• _Data provided_
────

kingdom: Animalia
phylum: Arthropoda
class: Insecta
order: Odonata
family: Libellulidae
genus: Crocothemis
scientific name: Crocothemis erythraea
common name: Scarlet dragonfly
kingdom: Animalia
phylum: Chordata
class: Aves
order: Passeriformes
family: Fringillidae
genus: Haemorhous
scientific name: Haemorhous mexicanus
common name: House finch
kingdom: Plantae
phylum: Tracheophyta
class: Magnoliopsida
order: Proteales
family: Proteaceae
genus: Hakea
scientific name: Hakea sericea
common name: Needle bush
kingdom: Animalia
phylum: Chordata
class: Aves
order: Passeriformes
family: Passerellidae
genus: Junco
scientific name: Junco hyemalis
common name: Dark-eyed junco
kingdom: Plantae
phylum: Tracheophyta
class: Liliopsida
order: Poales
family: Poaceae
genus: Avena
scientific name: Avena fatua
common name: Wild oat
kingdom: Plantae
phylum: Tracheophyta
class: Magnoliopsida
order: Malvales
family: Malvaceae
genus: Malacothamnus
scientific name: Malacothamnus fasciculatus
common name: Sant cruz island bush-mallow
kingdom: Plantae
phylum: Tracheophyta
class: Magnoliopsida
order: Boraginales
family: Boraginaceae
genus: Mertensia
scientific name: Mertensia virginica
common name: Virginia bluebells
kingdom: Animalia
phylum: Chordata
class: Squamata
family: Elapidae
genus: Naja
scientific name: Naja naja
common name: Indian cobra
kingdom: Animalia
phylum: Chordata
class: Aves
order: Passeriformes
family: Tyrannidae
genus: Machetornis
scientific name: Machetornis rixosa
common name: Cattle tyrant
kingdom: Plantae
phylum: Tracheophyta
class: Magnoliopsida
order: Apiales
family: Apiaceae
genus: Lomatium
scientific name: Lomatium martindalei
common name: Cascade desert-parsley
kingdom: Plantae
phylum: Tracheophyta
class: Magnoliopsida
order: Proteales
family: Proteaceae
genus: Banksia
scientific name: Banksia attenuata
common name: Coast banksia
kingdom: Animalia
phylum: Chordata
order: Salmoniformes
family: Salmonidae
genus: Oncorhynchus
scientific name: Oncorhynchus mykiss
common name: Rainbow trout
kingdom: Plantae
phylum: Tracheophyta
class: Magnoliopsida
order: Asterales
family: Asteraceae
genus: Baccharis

────

• _Stated task_
Please pull every line out of the data above and reproduce each one character for character, in its original order.

• _Full response_
kingdom: Animalia
phylum: Arthropoda
class: Insecta
order: Odonata
family: Libellulidae
genus: Crocothemis
scientific name: Crocothemis erythraea
common name: Scarlet dragonfly
kingdom: Animalia
phylum: Chordata
class: Aves
order: Passeriformes
family: Fringillidae
genus: Haemorhous
scientific name: Haemorhous mexicanus
common name: House finch
kingdom: Plantae
phylum: Tracheophyta
class: Magnoliopsida
order: Proteales
family: Proteaceae
genus: Hakea
scientific name: Hakea sericea
common name: Needle bush
kingdom: Animalia
phylum: Chordata
class: Aves
order: Passeriformes
family: Passerellidae
genus: Junco
scientific name: Junco hyemalis
common name: Dark-eyed junco
kingdom: Plantae
phylum: Tracheophyta
class: Liliopsida
order: Poales
family: Poaceae
genus: Avena
scientific name: Avena fatua
common name: Wild oat
kingdom: Plantae
phylum: Tracheophyta
class: Magnoliopsida
order: Malvales
family: Malvaceae
genus: Malacothamnus
scientific name: Malacothamnus fasciculatus
common name: Sant cruz island bush-mallow
kingdom: Plantae
phylum: Tracheophyta
class: Magnoliopsida
order: Boraginales
family: Boraginaceae
genus: Mertensia
scientific name: Mertensia virginica
common name: Virginia bluebells
kingdom: Animalia
phylum: Chordata
class: Squamata
family: Elapidae
genus: Naja
scientific name: Naja naja
common name: Indian cobra
kingdom: Animalia
phylum: Chordata
class: Aves
order: Passeriformes
family: Tyrannidae
genus: Machetornis
scientific name: Machetornis rixosa
common name: Cattle tyrant
kingdom: Plantae
phylum: Tracheophyta
class: Magnoliopsida
order: Apiales
family: Apiaceae
genus: Lomatium
scientific name: Lomatium martindalei
common name: Cascade desert-parsley
kingdom: Plantae
phylum: Tracheophyta
class: Magnoliopsida
order: Proteales
family: Proteaceae
genus: Banksia
scientific name: Banksia attenuata
common name: Coast banksia
kingdom: Animalia
phylum: Chordata
order: Salmoniformes
family: Salmonidae
genus: Oncorhynchus
scientific name: Oncorhynchus mykiss
common name: Rainbow trout
kingdom: Plantae
phylum: Tracheophyta
class: Magnoliopsida
order: Asterales
family: Asteraceae
genus: Baccharis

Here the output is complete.